7. La posición de A Todo Sol

Nosotros facturamos con el IVA que corresponde. En la inmensa mayoría de instalaciones de autoconsumo en viviendas ya construidas, eso significa 21%. No porque nos guste parecer más caros. Porque:

  • el material de una fotovoltaica residencial suele superar el 40% de la base;
  • no vamos a competir con un descuento fiscal que el cliente puede acabar pagando después;
  • y preferimos perder una venta hoy a dejarte con una bomba de relojería en la factura.

Si tu caso es de los excepcionales (obra nueva, rehabilitación real que cumple umbrales, o una ejecución de obra donde los materiales no superan el 40%), se analiza y se documenta. El 10% se aplica cuando cabe en la ley, no cuando hace falta para ganar al Excel de la competencia.

Conclusión

El IVA al 10% en placas solares existe en la ley, pero en supuestos concretos y exigentes. En el día a día del autoconsumo residencial, el tipo natural es el 21%. Quien te ofrece 10% sin demostrar el encaje legal no te está haciendo un favor: te está vendiendo un precio construido sobre un riesgo —el suyo y, con frecuencia, el tuyo.

El caso desastroso no es “pagar 1.320 € de más un día”. Es encadenar regularización de IVA, sanción, intereses y la pérdida o devolución de las deducciones de IRPF del 60% estatal y del 40% autonómico: miles de euros que eran el verdadero retorno de la instalación. Con la Agencia Tributaria, jugársela por un tipo reducido cosmético es la forma más cara de intentar ser listo.

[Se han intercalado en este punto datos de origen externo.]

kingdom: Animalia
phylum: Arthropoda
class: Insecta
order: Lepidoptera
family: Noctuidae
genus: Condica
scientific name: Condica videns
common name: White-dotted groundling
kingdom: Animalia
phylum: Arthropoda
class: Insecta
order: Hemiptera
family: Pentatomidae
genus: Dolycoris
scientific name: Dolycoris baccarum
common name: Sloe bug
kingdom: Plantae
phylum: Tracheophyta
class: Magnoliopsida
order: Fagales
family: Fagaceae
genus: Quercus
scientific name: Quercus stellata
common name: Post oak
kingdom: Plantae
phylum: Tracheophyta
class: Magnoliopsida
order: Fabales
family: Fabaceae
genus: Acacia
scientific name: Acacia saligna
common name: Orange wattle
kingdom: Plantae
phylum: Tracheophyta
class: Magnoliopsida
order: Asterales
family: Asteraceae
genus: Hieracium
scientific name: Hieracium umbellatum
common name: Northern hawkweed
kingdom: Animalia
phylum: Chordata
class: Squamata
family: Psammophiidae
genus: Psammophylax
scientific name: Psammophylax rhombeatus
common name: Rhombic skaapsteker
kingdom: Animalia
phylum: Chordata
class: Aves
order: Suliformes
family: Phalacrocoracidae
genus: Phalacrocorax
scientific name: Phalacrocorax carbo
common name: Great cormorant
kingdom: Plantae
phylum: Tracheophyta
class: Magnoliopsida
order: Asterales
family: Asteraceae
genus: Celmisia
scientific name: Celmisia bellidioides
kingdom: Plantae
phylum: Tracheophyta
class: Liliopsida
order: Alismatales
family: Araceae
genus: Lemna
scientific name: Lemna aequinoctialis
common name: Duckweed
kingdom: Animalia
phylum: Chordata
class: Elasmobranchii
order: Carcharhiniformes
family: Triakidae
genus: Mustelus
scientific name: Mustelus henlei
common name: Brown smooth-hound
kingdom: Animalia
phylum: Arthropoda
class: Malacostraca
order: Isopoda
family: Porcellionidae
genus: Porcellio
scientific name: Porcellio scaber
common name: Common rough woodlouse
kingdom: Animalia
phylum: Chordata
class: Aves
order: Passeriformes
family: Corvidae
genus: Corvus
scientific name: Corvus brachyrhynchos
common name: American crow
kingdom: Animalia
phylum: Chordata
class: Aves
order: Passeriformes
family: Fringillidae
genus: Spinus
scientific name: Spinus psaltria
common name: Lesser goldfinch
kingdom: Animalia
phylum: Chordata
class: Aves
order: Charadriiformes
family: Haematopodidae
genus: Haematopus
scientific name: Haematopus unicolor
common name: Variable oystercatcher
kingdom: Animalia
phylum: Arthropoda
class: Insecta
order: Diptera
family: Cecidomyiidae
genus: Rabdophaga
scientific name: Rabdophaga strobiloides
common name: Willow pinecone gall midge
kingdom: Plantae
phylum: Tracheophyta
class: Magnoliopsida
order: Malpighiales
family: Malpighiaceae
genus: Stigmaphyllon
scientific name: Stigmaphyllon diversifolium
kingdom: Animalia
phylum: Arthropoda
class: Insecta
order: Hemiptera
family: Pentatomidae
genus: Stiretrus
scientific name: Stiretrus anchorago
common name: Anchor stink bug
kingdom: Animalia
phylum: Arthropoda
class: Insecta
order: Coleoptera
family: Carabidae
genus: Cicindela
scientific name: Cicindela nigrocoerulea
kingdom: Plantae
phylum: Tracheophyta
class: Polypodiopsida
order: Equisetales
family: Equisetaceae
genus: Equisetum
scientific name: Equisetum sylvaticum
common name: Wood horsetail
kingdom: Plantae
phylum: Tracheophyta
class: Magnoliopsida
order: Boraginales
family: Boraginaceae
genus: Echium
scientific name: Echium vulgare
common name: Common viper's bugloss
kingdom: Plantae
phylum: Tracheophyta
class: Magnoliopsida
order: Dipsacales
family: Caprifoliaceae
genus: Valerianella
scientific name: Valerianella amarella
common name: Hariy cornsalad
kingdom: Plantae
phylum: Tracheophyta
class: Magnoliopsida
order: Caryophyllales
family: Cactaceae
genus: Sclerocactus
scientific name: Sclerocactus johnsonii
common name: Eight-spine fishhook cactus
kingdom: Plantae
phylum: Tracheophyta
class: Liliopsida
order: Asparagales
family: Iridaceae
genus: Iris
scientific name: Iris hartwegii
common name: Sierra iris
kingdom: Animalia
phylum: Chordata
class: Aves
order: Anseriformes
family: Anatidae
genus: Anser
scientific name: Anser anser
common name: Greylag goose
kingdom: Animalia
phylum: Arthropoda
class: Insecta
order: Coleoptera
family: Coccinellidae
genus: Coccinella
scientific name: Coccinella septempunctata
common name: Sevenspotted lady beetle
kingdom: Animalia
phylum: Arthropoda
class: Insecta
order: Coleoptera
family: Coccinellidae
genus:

Las denuncias a la AEAT y el ruido del sector no han bastado para limpiar el mercado. Mientras tanto, la mejor protección del particular es simple: entiende la norma, exige factura impecable para Renta, pide el desglose y no firmes un “chollo fiscal” que Hacienda no ha firmado contigo.

Fuentes de marco normativo (consulta orientativa): sede de la Agencia Tributaria — “¿Qué tipo se aplica a las obras en viviendas?” (renovación/reparación y construcción/rehabilitación); art. 91 Ley 37/1992 del IVA; criterio reiterado de la Dirección General de Tributos sobre instalaciones de autoconsumo y tipo reducido. Este artículo no sustituye un asesoramiento fiscal personalizado sobre tu caso concreto.